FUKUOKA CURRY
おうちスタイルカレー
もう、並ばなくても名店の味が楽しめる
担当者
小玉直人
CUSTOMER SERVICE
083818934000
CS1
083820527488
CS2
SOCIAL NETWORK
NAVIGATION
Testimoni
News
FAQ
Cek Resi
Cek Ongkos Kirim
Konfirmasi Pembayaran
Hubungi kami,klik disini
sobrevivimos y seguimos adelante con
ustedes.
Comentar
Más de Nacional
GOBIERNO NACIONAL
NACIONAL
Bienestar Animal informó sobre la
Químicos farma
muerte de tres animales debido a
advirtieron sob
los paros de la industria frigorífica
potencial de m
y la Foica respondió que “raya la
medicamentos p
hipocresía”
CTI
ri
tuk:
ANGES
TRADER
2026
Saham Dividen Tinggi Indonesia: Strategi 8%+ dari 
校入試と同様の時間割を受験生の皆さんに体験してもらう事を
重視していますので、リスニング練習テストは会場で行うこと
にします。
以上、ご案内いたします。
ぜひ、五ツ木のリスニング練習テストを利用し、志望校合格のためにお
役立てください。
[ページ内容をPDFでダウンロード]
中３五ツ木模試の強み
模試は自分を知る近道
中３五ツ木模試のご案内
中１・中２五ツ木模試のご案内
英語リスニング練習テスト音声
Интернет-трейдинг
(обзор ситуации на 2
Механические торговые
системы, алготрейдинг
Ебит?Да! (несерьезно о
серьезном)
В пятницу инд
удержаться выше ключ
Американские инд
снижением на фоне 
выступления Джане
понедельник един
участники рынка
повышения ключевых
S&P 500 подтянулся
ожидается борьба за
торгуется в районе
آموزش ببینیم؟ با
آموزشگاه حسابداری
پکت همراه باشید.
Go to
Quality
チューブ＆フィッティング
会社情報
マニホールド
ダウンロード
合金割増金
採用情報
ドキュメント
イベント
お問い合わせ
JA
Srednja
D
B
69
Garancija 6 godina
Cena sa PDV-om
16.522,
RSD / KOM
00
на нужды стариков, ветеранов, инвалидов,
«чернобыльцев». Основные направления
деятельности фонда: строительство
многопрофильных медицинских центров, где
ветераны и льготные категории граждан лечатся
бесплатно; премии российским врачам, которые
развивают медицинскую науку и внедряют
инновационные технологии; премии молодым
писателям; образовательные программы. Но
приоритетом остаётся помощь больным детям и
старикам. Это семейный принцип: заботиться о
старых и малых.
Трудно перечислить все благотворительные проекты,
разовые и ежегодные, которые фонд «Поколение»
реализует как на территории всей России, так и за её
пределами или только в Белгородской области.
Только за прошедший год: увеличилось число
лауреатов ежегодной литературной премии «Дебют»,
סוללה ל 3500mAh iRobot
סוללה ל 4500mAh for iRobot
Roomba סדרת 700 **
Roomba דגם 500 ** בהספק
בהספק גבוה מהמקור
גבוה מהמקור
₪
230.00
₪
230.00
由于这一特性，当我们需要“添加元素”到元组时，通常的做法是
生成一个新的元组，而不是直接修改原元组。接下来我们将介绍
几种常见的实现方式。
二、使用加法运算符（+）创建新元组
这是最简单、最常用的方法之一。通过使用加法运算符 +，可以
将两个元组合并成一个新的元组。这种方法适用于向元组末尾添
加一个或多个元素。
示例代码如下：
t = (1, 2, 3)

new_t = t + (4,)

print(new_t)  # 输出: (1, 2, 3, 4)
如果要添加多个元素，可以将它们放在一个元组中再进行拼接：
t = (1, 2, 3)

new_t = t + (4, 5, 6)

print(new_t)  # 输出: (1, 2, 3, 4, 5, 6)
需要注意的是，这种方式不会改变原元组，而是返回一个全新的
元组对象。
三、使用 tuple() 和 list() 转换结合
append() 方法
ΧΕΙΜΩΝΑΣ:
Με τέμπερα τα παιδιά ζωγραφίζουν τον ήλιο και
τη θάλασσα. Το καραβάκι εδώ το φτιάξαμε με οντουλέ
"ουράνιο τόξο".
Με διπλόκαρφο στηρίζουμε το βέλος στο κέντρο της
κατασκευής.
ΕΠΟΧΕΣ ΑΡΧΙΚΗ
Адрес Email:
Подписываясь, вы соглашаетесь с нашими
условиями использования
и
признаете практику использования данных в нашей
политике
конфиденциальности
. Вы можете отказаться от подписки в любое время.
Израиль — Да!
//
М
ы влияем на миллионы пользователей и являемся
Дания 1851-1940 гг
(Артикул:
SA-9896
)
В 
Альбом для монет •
________________________
> _Aim of the task_:
The answer is a single number, the count of lines in the records that contain the string "Roomba".

> _Answer section_:
2